(a) Establishment
Not later than 180 days after the date of the enactment of this Act, the Secretary of Defense, acting through the Assistant Secretary of Defense for Industrial Base Policy, shall establish a Department of Defense-wide program to be known as the Defense Supply Chain Intelligence and Risk Response Program (in this section referred to as the Program ) to enhance the Department’s ability to illuminate, assess, anticipate, and respond to risks across the defense industrial base supply chain.
(b) Purpose
The purpose of the Program shall be to provide a coordinated, holistic framework for the Department of Defense to effectively identify and manage the risks within and across the broader defense supply chain, including risks associated with microelectronics, semiconductors, counterfeit items, diminishing manufacturing sources and material shortages, obsolescence, supply chain disruptions, cyber vulnerabilities, foreign sourced components, foreign investments, financial distress, and sourcing of critical technologies from entities within or associated with covered nations.
(c) Activities
The Program shall—
identify and characterize supplier concentration, single-point dependencies, structural vulnerabilities, and risks arising from foreign ownership, control, or influence;
inform Department of Defense policy and funding decisions intended to enable rapid, scalable response to supply chain vulnerabilities, including creation of stockpiles and identification of alternative domestic suppliers and surge capacity; and
support and inform Department of Defense efforts to reduce reliance on covered nations for supply chains essential to the national defense.
(d) Implementation
In implementing this section, the Assistant Secretary of Defense for Industrial Base Policy shall, in consultation with the Assistant Secretary of Defense for Sustainment and not later than 365 days after the date of the enactment of this Act—
perform an identification and assessment of the supply chain illumination efforts, supply chain risk management activities, and policies of the Department of Defense, along with annual funding profiles associated with such efforts, activities and policies;
develop a common framework across the Department of Defense and with contractors of the Department to enable a holistic and coordinated approach for identifying managing risks within defense supply chains; and
provide the Secretary of Defense the following:
Findings and recommendations based on the assessment performed under paragraph (1), including recommendations related to expansion, consolidation, or cancellation of identified supply chain illumination efforts and supply chain risk management activities.
A plan of action for successful implementation of the framework developed under paragraph (2).
Recommendations for employment of advanced data analytics and artificial intelligence capabilities or tools to support and enable Program activities, including capabilities such as—
mapping of multi-tier supply chains across the defense industrial base, including domestic and international supplier networks;
identifying and linking entities across public records, corporate registries, trade data, and other commercial datasets to identify foreign ownership, control, or influence;
highlighting supplier concentration, single-point dependencies, and other structural risk indicators; and
modeling and forecasting of supply chain disruptions and economic security risks.
(e) Commercial technology utilization
The Secretary shall ensure that any advanced data analytics and artificial intelligence capabilities or tools to support the Program are procured—
in accordance with the preference for commercial products and commercial services under section 3453 of title 10, United States Code;
in accordance with the requirements to use competitive procedures under applicable law and the Department of Defense Supplement to the Federal Acquisition Regulation; and
in a manner that provides the Department with flexibility to adapt procurement strategies to Program needs, evolving market conditions, and advances in technology throughout the life of the Program.
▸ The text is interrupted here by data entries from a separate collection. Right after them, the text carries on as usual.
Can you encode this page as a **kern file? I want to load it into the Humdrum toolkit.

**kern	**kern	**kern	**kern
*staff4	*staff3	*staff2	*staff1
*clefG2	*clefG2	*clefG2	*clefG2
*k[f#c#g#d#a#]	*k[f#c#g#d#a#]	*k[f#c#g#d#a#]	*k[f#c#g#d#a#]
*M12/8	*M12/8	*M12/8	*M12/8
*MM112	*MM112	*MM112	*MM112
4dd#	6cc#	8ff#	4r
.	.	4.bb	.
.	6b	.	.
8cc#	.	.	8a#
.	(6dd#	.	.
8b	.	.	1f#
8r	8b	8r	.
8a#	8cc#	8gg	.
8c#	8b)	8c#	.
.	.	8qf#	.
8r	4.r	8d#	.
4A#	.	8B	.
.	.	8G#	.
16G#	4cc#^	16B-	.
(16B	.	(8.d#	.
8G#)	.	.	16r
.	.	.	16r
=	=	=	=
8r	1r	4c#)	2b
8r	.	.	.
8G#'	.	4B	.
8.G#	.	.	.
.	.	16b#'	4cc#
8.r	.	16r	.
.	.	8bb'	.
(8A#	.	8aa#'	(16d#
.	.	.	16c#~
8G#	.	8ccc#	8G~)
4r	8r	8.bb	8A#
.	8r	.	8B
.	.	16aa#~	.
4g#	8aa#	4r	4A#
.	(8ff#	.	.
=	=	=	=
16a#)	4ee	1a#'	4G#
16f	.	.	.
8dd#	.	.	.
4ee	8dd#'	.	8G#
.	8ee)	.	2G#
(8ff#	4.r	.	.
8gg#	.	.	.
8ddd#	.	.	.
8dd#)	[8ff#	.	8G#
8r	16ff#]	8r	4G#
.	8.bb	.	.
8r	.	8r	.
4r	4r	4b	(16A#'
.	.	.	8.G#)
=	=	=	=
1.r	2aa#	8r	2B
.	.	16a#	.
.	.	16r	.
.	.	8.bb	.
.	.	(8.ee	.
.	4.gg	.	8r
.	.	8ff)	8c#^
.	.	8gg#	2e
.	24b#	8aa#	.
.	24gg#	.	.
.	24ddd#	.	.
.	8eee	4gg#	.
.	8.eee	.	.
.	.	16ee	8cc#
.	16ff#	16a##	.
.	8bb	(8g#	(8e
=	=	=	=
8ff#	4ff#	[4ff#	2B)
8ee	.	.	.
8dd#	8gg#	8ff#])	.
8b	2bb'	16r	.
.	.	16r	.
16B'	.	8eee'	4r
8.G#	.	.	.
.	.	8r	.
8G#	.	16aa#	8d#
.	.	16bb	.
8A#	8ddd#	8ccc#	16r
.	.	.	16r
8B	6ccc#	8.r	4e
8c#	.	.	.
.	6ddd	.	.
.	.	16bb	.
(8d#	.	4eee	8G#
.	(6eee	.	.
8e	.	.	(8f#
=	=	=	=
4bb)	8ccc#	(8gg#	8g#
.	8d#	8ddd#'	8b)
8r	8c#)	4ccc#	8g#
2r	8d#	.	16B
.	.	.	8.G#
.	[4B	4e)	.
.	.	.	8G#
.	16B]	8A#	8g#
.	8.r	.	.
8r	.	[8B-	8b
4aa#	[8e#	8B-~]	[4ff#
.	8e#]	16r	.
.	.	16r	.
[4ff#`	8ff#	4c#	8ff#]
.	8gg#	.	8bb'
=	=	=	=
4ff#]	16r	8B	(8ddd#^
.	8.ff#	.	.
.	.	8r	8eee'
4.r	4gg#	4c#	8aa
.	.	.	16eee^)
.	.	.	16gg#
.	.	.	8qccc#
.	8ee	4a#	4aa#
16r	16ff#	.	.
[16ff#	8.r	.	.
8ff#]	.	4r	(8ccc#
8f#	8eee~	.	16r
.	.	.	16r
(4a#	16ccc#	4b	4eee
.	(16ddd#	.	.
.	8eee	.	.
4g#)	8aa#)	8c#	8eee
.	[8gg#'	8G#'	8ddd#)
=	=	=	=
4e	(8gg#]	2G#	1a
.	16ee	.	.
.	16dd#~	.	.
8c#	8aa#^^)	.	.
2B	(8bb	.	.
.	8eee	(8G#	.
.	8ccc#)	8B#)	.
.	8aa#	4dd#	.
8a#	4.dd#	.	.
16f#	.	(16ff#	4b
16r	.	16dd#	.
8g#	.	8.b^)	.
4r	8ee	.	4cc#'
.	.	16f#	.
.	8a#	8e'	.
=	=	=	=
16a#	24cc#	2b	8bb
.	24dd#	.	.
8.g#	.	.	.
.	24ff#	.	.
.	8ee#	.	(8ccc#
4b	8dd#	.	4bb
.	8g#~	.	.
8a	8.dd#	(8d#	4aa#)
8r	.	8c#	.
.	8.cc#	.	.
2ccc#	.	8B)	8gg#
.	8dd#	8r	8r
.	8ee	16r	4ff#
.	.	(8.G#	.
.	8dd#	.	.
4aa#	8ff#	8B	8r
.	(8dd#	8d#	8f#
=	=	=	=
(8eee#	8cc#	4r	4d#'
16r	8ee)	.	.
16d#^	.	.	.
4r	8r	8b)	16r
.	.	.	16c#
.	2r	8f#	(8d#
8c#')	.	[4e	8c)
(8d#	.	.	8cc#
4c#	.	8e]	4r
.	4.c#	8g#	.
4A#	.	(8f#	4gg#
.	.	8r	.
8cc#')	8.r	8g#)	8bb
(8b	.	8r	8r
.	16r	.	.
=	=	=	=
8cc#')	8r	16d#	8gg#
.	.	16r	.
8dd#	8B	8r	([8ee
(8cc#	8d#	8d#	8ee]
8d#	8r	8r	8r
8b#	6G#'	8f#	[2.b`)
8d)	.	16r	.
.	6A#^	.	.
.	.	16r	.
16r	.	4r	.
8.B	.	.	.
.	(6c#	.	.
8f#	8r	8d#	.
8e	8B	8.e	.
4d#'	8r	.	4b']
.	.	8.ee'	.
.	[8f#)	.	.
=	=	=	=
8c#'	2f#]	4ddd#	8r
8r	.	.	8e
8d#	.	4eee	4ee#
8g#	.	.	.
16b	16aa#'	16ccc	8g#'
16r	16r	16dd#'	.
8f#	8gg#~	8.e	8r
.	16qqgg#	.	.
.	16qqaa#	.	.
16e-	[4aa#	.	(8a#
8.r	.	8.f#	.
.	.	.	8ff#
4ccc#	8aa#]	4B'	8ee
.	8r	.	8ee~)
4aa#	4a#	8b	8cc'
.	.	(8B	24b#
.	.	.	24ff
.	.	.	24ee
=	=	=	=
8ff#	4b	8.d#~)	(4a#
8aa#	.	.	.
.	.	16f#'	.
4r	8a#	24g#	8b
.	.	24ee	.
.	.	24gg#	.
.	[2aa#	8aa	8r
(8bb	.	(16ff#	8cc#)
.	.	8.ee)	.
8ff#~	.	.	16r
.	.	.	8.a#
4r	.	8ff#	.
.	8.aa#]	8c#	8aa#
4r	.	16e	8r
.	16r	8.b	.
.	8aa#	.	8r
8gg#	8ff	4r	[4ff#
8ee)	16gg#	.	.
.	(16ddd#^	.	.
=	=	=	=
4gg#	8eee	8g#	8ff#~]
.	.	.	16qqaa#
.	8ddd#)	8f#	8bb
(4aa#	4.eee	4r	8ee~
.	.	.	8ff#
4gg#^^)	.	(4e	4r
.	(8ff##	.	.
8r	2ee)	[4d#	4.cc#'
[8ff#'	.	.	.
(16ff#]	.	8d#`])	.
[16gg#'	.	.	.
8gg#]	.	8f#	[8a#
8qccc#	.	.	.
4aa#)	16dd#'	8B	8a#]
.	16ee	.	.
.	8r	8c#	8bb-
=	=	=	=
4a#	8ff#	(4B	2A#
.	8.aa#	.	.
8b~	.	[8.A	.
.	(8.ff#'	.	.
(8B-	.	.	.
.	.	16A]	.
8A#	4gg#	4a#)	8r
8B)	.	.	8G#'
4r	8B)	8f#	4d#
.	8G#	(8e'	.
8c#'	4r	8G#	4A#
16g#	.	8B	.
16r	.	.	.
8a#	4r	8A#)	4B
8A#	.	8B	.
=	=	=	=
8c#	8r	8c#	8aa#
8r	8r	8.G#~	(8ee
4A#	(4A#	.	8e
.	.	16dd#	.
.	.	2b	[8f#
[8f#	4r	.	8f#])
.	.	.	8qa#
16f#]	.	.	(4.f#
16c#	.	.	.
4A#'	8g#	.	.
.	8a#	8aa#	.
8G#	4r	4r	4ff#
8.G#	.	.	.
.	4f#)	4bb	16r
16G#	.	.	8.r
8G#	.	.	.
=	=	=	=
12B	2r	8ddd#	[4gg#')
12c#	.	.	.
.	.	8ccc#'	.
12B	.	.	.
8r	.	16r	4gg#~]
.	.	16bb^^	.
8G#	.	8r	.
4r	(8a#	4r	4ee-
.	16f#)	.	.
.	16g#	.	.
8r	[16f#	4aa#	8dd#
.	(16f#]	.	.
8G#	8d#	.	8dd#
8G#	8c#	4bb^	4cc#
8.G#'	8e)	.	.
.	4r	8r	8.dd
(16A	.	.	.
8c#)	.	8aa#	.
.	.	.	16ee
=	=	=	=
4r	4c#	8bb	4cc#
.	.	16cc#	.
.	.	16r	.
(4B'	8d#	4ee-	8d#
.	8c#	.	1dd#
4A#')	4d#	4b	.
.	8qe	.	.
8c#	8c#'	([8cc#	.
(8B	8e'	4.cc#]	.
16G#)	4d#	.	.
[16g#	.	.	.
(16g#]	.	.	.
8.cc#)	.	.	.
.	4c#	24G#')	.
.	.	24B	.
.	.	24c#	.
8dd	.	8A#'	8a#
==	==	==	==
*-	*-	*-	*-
(f) Reporting requirements
(1) Initial report
Not later than April 1, 2027, the Secretary shall submit to the congressional defense committees a report describing—
progress made in implementing the Program;
integration of Program activities with existing Industrial Base Analysis and Sustainment activities and supply chain risk management activities; and
resource requirements, including funding, personnel, data access, and technical infrastructure.
(2) Annual report
Not later than one year after the date on which the Program is established, and annually thereafter for five years, the Secretary shall submit to the congressional defense committees a report that includes—
an assessment of the effectiveness of the Program in improving the Department’s ability to illuminate, assess, anticipate, and respond to risks across the defense industrial base supply chain; and
any additional legislative, regulatory, or policy recommendations necessary to strengthen defense industrial base resilience.
(g) Definitions
In this section:
The term covered nation has the meaning given such term in section 4872 of title 10, United States Code.
The term foreign ownership, control, or influence refers to ownership structures, governance arrangements, financial relationships, or other mechanisms through which a foreign person or entity may direct, materially influence, or control a supplier or sub-tier entity within the defense industrial base.
The term economic security risks means risks arising from supply chain fragility, economic coercion by a covered nation including financing by a covered nation, or other vulnerabilities in a commercial supply chain that may adversely affect national security.